Anyway, hopefully this ice will be gone by Monday so I can get back in the gym. I want to start doing some strength workouts, too....I think. So we'll see how that works out haha. But I'm definitely still pumped about our efforts. :) Yay us! HONK!

Tuesday, January 5, 2010

see us run

glad to see we're all back in it. I still haven't exactly figured out my plan. Today I went to do Week 2 Day 1, but sometimes I increased the running times and decreased the walking times depending on how I felt :) It worked out well. This week I am sticking to 20 minute runs. We will see what next week brings. The only pain I'm having is a bit in my right hip flexor. I need to find some good exercises for that.

Also I'm hoping to get some nutritional changes underway this spring. This week I stopped eating fried chips. I'm hoping to carry that over and add something else next week- I think it will be making sure to get one serving of fruit a day.

New Year, New Start

This post is also known as "We Were Slackers and Now We Have to Kick Our Butts in Gear for the 15k." But that took up too much space.

I ran yesterday. And today I'm only a little bit sore. So that's positive hah. I ran a couple of days before Christmas, and that went a bit better than expected. So yesterday's run I expected the same type of outcome. And I got it haha. I ran/walked a little over 2 miles, and it wasn't too bad. I went to the gym because it was so freaking cold, but my ipod apparently needed to be charged. So I had to suffer through about 30 minutes of not the best music choices to run to. Oh gym music.

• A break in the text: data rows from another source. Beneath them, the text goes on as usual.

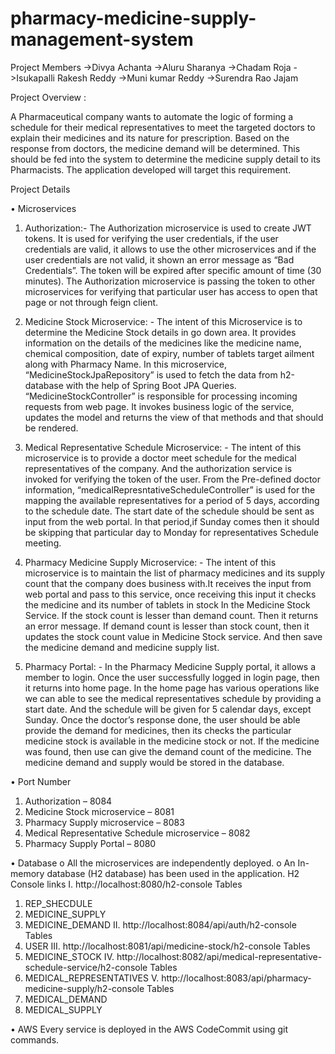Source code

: # pharmacy-medicine-supply-management-system

Project Members
->Divya Achanta
->Aluru Sharanya
->Chadam Roja
->Isukapalli Rakesh Reddy
->Muni kumar Reddy
->Surendra Rao Jajam


Project Overview :

A Pharmaceutical company wants to automate the logic of forming a schedule for their medical representatives to meet the targeted doctors to explain their medicines and its nature for prescription. Based on the response from doctors, the medicine demand will be determined. This should be fed into the system to determine the medicine supply detail to its Pharmacists. The application developed will target this requirement.

Project Details

• Microservices 

1. Authorization:- The Authorization microservice is used to create JWT tokens. It is used for verifying the user credentials, if the user credentials are valid,
it allows to use the other microservices and if the user credentials are not valid, it shown an error message as “Bad Credentials”. The token will be expired
after specific amount of time (30 minutes). The Authorization microservice is passing the token to other microservices for verifying that particular user has
access to open that page or not through feign client.

2. Medicine Stock Microservice: - The intent of this Microservice is to determine the Medicine Stock details in go down area. It provides information on the 
details of the medicines like the medicine name, chemical composition, date of expiry, number of tablets target ailment along with Pharmacy Name. In this microservice, “MedicineStockJpaRepository” is used to fetch the data from h2-database with the help of Spring Boot JPA Queries. “MedicineStockController” is
responsible for processing incoming requests from web page. It invokes business logic of the service, updates the model and returns the view of that methods and 
that should be rendered.

3. Medical Representative Schedule Microservice: - The intent of this microservice is to provide a doctor meet schedule for the medical representatives of the company. And the authorization service is invoked for verifying the token of the user. From the Pre-defined doctor information, “medicalRepresntativeScheduleController” is used for the mapping the available representatives for a period of 5 days, according to the schedule date. The start date of the schedule should be sent as input from the web portal. In that period,if Sunday comes then it should be skipping that particular day to Monday for representatives Schedule meeting.

4. Pharmacy Medicine Supply Microservice: -
The intent of this microservice is to maintain the list of pharmacy medicines and its supply count that the company does business with.It receives the input from 
web portal and pass to this service, once receiving this input it checks the medicine and its number of tablets in stock In the Medicine Stock Service. If the stock count is lesser than demand count. Then it returns an error message. If demand count is lesser than stock count, then it updates the stock count value in Medicine Stock service. And then save the medicine demand and medicine supply list.

5. Pharmacy Portal: -
In the Pharmacy Medicine Supply portal, it allows a member to login. Once the user successfully logged in login page, then it returns into home page. In the home 
page has various operations like we can able to see the medical representatives schedule by providing a start date. And the schedule will be given for 5 calendar 
days, except Sunday. Once the doctor’s response done, the user should be able provide the demand for medicines, then its checks the particular medicine stock is
available in the medicine stock or not. If the medicine was found, then use can give the demand count of the medicine. The medicine demand and supply would be stored in the database.

• Port Number
1. Authorization – 8084
2. Medicine Stock microservice – 8081
3. Pharmacy Supply microservice – 8083
4. Medical Representative Schedule microservice – 8082
5. Pharmacy Supply Portal – 8080

• Database
o All the microservices are independently deployed.
o An In-memory database (H2 database) has been used in the application.
H2 Console links
I. http://localhost:8080/h2-console
Tables
1) REP_SHECDULE
2) MEDICINE_SUPPLY
3) MEDICINE_DEMAND
II. http://localhost:8084/api/auth/h2-console
Tables
1) USER
III. http://localhost:8081/api/medicine-stock/h2-console
Tables
1) MEDICINE_STOCK
IV. http://localhost:8082/api/medical-representative-schedule-service/h2-console
Tables
1) MEDICAL_REPRESENTATIVES
V. http://localhost:8083/api/pharmacy-medicine-supply/h2-console
Tables
1) MEDICAL_DEMAND
2) MEDICAL_SUPPLY

• AWS
Every service is deployed in the AWS CodeCommit using git commands.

The run went pretty well I think. I ran for about 3 to 4 minutes at a time and then walked for about 4 minutes. The running wasn't hard, but not entirely easy either. I got to that point where it was slightly uncomfortable and then I got to walk again. My knee was fine and my foot seemed like it wanted to go badly, but it stayed on the "no pain" course. I was definitely grateful for that! I think I'm gonna go up to Fleet Feet at some point to see what they say about my running. Maybe that will lessen the chance of my foot acting up. But we'll see. :)

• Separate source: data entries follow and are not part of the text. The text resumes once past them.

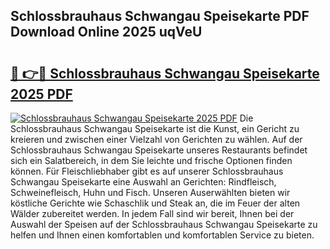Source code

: ## Schlossbrauhaus Schwangau Speisekarte PDF Download Online 2025 uqVeU

# <h2><a href="http://gc91mp.nevu.top/?p=Schlossbrauhaus+Schwangau+Speisekarte">🔗 👉🔴 Schlossbrauhaus Schwangau Speisekarte 2025 PDF</a></h2>

[![Schlossbrauhaus Schwangau Speisekarte 2025 PDF](https://i.imgur.com/dBaPXMq.png)](http://gc91mp.nevu.top/?p=Schlossbrauhaus+Schwangau+Speisekarte)
Die Schlossbrauhaus Schwangau Speisekarte ist die Kunst, ein Gericht zu kreieren und zwischen einer Vielzahl von Gerichten zu wählen. Auf der Schlossbrauhaus Schwangau Speisekarte unseres Restaurants befindet sich ein Salatbereich, in dem Sie leichte und frische Optionen finden können. Für Fleischliebhaber gibt es auf unserer Schlossbrauhaus Schwangau Speisekarte eine Auswahl an Gerichten: Rindfleisch, Schweinefleisch, Huhn und Fisch. Unseren Auserwählten bieten wir köstliche Gerichte wie Schaschlik und Steak an, die im Feuer der alten Wälder zubereitet werden. In jedem Fall sind wir bereit, Ihnen bei der Auswahl der Speisen auf der Schlossbrauhaus Schwangau Speisekarte zu helfen und Ihnen einen komfortablen und komfortablen Service zu bieten.

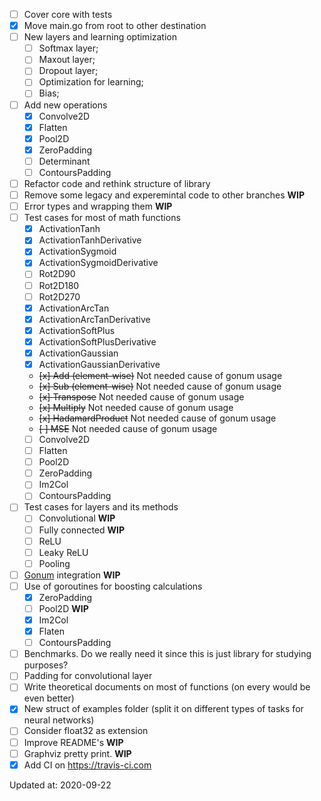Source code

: - [ ] Cover core with tests
- [x] Move main.go from root to other destination
- [ ] New layers and learning optimization
    - [ ] Softmax layer;
    - [ ] Maxout layer;
    - [ ] Dropout layer;
    - [ ] Optimization for learning;
    - [ ] Bias;
- [ ] Add new operations
    - [x] Convolve2D
    - [x] Flatten
    - [x] Pool2D
    - [x] ZeroPadding
    - [ ] Determinant
    - [ ] ContoursPadding
- [ ] Refactor code and rethink structure of library
- [ ] Remove some legacy and experemintal code to other branches **WIP**
- [ ] Error types and wrapping them **WIP**
- [ ] Test cases for most of math functions
    - [x] ActivationTanh
    - [x] ActivationTanhDerivative
    - [x] ActivationSygmoid
    - [x] ActivationSygmoidDerivative
    - [ ] Rot2D90
    - [ ] Rot2D180
    - [ ] Rot2D270
    - [x] ActivationArcTan
    - [x] ActivationArcTanDerivative
    - [x] ActivationSoftPlus
    - [x] ActivationSoftPlusDerivative
    - [x] ActivationGaussian
    - [x] ActivationGaussianDerivative
    - ~~[x] Add (element-wise)~~ Not needed cause of gonum usage
    - ~~[x] Sub (element-wise)~~ Not needed cause of gonum usage
    - ~~[x] Transpose~~ Not needed cause of gonum usage
    - ~~[x] Multiply~~ Not needed cause of gonum usage
    - ~~[x] HadamardProduct~~ Not needed cause of gonum usage
    - ~~[ ] MSE~~ Not needed cause of gonum usage
    - [ ] Convolve2D
    - [ ] Flatten
    - [ ] Pool2D
    - [ ] ZeroPadding
    - [ ] Im2Col
    - [ ] ContoursPadding
- [ ] Test cases for layers and its methods
    - [ ] Convolutional **WIP**
    - [ ] Fully connected **WIP**
    - [ ] ReLU
    - [ ] Leaky ReLU
    - [ ] Pooling  
- [ ] [Gonum](https://github.com/gonum/gonum) integration **WIP**
- [ ] Use of goroutines for boosting calculations
    - [x] ZeroPadding
    - [ ] Pool2D **WIP**
    - [x] Im2Col
    - [x] Flaten
    - [ ] ContoursPadding
- [ ] Benchmarks. Do we really need it since this is just library for studying purposes?
- [ ] Padding for convolutional layer
- [ ] Write theoretical documents on most of functions (on every would be even better)
- [x] New struct of examples folder (split it on different types of tasks for neural networks)
- [ ] Consider float32 as extension
- [ ] Improve README's **WIP**
- [ ] Graphviz pretty print. **WIP**
- [x] Add CI on https://travis-ci.com

Updated at: 2020-09-22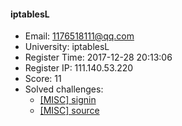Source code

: #### iptablesL  

* Email: 1176518111@qq.com  
* University: iptablesL  
* Register Time: 2017-12-28 20:13:06  
* Register IP: 111.140.53.220  
* Score: 11  
* Solved challenges: 
  * [[MISC] signin](https://github.com/SniperOJ/Challenges/blob/master/web/signin.json)  
  * [[MISC] source](https://github.com/SniperOJ/Challenges/blob/master/web/source.json)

I'm glad we're all back on track for this thing - we're gonna rock it out! And I'm all excited about it. Operation 15k is on the move! HONK!

Sunday, January 3, 2010

Week 1 Day 1

So this is going to be a bit of an experiment. We're trying to get ready for a 15K in March but we're going to (loosely) use the Couch to 5K program, simply by doubling the times for each workout. On to tonight run. It was freaking freezing! It went pretty well though, i wanted to stick very strictly to the Couch to 5K but double the times so that is what I did. And it worked out well. At one point I was able to almost complete a full lap in the 2 min running portion, pretty substantial feet I think given the cold air in my lungs and my lack of speed work recently. All in all a good start.

game face? check.

well it's back to the pavement for me, folks. I am starting over on the couch to 5K program, only this time, it will result in a 15K instead. And it will be barefoot (or in vibram 5 finger shoes, depending on how things go).

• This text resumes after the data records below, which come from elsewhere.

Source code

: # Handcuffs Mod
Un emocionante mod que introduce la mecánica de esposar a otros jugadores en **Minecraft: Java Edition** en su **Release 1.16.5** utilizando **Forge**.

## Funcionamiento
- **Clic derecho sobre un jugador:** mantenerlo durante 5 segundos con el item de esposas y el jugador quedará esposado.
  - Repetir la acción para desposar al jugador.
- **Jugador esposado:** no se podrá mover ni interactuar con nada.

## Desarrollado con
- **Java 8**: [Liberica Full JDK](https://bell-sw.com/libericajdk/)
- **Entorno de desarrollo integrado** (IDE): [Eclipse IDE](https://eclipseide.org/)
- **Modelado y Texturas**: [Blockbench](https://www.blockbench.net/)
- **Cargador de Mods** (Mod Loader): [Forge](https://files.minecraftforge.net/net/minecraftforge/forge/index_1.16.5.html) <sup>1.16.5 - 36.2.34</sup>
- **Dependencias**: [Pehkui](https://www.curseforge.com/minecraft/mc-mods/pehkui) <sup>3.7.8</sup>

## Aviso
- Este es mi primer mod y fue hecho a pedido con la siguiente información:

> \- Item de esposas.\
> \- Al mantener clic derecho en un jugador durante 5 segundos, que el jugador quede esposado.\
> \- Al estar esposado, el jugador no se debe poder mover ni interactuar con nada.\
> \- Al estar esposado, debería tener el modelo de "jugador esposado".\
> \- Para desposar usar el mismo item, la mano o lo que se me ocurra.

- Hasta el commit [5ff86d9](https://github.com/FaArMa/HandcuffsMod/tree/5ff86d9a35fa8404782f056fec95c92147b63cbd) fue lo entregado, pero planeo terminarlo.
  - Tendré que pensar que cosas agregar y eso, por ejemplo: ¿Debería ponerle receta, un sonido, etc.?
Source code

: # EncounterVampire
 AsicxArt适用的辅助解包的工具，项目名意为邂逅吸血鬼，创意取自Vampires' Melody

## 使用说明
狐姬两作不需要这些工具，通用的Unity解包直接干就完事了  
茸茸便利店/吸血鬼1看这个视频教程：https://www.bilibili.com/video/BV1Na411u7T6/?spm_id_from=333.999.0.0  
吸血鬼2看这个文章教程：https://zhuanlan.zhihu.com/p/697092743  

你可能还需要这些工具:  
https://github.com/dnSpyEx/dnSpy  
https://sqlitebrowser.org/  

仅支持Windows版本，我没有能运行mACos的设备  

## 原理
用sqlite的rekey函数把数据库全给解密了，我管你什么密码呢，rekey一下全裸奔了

Today's run was... well suffice it to say although my endurance seems to be better than when we started this back in August, I am rusty. I don't feel like I have a flow to my pace at ALL. Some of this I am going to attribute (see also: blame) to the fact that it is REALLY cold out today, and it was one of my first toe shoe runs. In the beginning, I couldn't run enough to get warm, and if I tried to run faster then my throat would get all cold and irritated. Then once my body was at a tolerable temperature, my feet were getting to that painfully cold state. Lesson here: do an indoor warm up, and wear more clothes. The other issue? Week 1 is too easy :) I didn't extend it yet, to the increased time for the 15K, I think I'm going to jump up to week 2 next time I run, and then next week jump up to running for 30 minutes instead of 20, then the following week do 40 minutes. I'll be honest, going from no running to 40 minutes with no gradual increase is just not something I really have motivation for. Hence the gradual increase. Plus I already feel a little ahead of the game since I'm going to jump to week 2 on my second run. I just couldn't get warm enough on the week 1 schedule today. Either way, I feel pretty good, I'll be honest.